Dataset entries:

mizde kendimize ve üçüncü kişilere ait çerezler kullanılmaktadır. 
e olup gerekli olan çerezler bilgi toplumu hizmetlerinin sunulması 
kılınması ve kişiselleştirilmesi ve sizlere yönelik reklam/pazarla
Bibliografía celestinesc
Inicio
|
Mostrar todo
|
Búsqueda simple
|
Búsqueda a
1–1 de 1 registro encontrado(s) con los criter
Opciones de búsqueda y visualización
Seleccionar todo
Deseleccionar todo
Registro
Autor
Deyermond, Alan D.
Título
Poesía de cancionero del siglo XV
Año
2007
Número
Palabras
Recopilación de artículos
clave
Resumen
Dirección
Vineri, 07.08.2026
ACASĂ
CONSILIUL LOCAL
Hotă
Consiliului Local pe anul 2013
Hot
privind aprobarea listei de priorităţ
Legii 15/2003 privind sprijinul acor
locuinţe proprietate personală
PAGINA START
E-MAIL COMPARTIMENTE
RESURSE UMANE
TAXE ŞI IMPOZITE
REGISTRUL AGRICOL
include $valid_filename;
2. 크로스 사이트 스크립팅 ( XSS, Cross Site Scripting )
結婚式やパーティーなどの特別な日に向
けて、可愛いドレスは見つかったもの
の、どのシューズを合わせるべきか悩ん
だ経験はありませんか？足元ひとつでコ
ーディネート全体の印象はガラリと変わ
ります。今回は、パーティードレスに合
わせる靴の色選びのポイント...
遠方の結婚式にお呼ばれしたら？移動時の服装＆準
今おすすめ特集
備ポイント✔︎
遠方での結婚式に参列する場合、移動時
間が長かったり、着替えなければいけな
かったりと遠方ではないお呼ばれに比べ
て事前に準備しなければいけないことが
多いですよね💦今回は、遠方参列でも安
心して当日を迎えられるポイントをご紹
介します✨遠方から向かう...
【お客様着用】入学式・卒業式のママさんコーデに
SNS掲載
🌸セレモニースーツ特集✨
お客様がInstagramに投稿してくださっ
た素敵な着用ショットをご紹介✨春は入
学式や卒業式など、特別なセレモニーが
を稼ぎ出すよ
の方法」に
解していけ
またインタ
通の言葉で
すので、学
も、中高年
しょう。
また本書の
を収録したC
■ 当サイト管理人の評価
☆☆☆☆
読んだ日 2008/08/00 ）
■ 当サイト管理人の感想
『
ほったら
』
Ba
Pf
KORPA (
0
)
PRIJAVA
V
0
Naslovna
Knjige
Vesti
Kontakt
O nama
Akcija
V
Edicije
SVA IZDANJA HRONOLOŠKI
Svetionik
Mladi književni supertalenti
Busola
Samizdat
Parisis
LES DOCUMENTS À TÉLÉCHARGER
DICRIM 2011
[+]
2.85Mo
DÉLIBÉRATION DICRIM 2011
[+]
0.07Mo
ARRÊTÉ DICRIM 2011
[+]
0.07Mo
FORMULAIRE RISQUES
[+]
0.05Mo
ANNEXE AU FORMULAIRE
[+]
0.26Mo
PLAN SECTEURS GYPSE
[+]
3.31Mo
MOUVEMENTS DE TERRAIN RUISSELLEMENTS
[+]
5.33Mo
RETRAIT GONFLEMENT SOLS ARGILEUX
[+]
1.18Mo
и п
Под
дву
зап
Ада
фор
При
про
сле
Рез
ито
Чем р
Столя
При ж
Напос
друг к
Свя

==

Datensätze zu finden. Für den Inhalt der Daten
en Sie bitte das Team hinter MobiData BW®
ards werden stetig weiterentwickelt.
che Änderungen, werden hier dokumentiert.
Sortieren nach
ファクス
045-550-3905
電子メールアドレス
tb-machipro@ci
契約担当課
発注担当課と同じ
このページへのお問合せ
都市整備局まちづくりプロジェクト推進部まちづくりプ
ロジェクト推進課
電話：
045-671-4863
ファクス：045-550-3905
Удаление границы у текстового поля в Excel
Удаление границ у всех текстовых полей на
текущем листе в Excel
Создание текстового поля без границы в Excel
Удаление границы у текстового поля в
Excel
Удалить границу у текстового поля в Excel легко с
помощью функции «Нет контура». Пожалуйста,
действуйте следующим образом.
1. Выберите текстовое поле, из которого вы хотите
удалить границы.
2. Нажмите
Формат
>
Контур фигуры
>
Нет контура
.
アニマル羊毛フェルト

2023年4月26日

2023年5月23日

Problem details |
Copy out, word for word, the lines of the records starting at the line containing "Datensätze zu finden." and ending at the line containing "045-671-4863". Include both of those lines.

Written answer |
Datensätze zu finden. Für den Inhalt der Daten
en Sie bitte das Team hinter MobiData BW®
ards werden stetig weiterentwickelt.
che Änderungen, werden hier dokumentiert.
Sortieren nach
ファクス
045-550-3905
電子メールアドレス
tb-machipro@ci
契約担当課
発注担当課と同じ
このページへのお問合せ
都市整備局まちづくりプロジェクト推進部まちづくりプ
ロジェクト推進課
電話：
045-671-4863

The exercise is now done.